# [Saved dataset items]
○ ○ ○
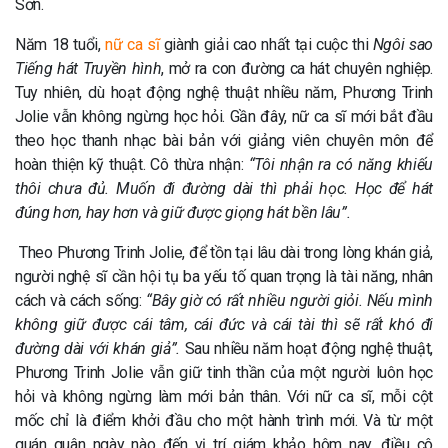
Sơn.
Năm 18 tuổi,
nữ ca sĩ
giành giải cao nhất tại cuộc thi
Ngôi sao
Tiếng hát Truyền hình
, mở ra con đường ca hát chuyên nghiệp.
Tuy nhiên, dù hoạt động nghệ thuật nhiều năm, Phương Trinh
Jolie vẫn không ngừng học hỏi. Gần đây, nữ ca sĩ mới bắt đầu
theo học thanh nhạc bài bản với giảng viên chuyên môn để
hoàn thiện kỹ thuật. Cô thừa nhận:
“Tôi nhận ra có năng khiếu
thôi chưa đủ. Muốn đi đường dài thì phải học. Học để hát
đúng hơn, hay hơn và giữ được giọng hát bền lâu”.
Theo Phương Trinh Jolie, để tồn tại lâu dài trong lòng khán giả,
người nghệ sĩ cần hội tụ ba yếu tố quan trọng là tài năng, nhân
cách và cách sống:
“Bây giờ có rất nhiều người giỏi. Nếu mình
không giữ được cái tâm, cái đức và cái tài thì sẽ rất khó đi
đường dài với khán giả”.
Sau nhiều năm hoạt động nghệ thuật,
Phương Trinh Jolie vẫn giữ tinh thần của một người luôn học
hỏi và không ngừng làm mới bản thân. Với nữ ca sĩ, mỗi cột
mốc chỉ là điểm khởi đầu cho một hành trình mới. Và từ một
quán quân ngày nào đến vị trí giám khảo hôm nay, điều cô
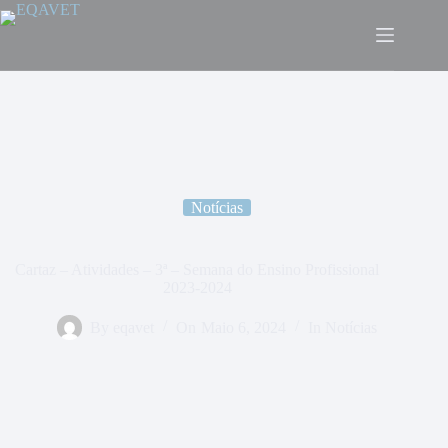
Notícias
Cartaz – Atividades – 3ª – Semana do Ensino Profissional
2023-2024
By
eqavet
On
Maio 6, 2024
In
Notícias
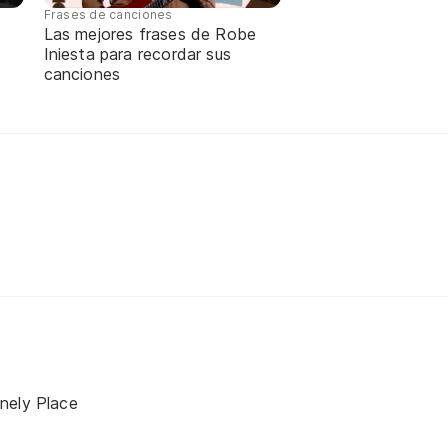
Frases de canciones
Las mejores frases de Robe
Iniesta para recordar sus
canciones
nely Place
○ ○ ○
Convert every line of text in the material above into a numbered list, dropping any blank lines and leaving the pictures out.

1. Sơn.
2. Năm 18 tuổi,
3. nữ ca sĩ
4. giành giải cao nhất tại cuộc thi
5. Ngôi sao
6. Tiếng hát Truyền hình
7. , mở ra con đường ca hát chuyên nghiệp.
8. Tuy nhiên, dù hoạt động nghệ thuật nhiều năm, Phương Trinh
9. Jolie vẫn không ngừng học hỏi. Gần đây, nữ ca sĩ mới bắt đầu
10. theo học thanh nhạc bài bản với giảng viên chuyên môn để
11. hoàn thiện kỹ thuật. Cô thừa nhận:
12. “Tôi nhận ra có năng khiếu
13. thôi chưa đủ. Muốn đi đường dài thì phải học. Học để hát
14. đúng hơn, hay hơn và giữ được giọng hát bền lâu”.
15. Theo Phương Trinh Jolie, để tồn tại lâu dài trong lòng khán giả,
16. người nghệ sĩ cần hội tụ ba yếu tố quan trọng là tài năng, nhân
17. cách và cách sống:
18. “Bây giờ có rất nhiều người giỏi. Nếu mình
19. không giữ được cái tâm, cái đức và cái tài thì sẽ rất khó đi
20. đường dài với khán giả”.
21. Sau nhiều năm hoạt động nghệ thuật,
22. Phương Trinh Jolie vẫn giữ tinh thần của một người luôn học
23. hỏi và không ngừng làm mới bản thân. Với nữ ca sĩ, mỗi cột
24. mốc chỉ là điểm khởi đầu cho một hành trình mới. Và từ một
25. quán quân ngày nào đến vị trí giám khảo hôm nay, điều cô
26. Notícias
27. Cartaz – Atividades – 3ª – Semana do Ensino Profissional
28. 2023-2024
29. By
30. eqavet
31. On
32. Maio 6, 2024
33. In
34. Notícias
35. Frases de canciones
36. Las mejores frases de Robe
37. Iniesta para recordar sus
38. canciones
39. nely Place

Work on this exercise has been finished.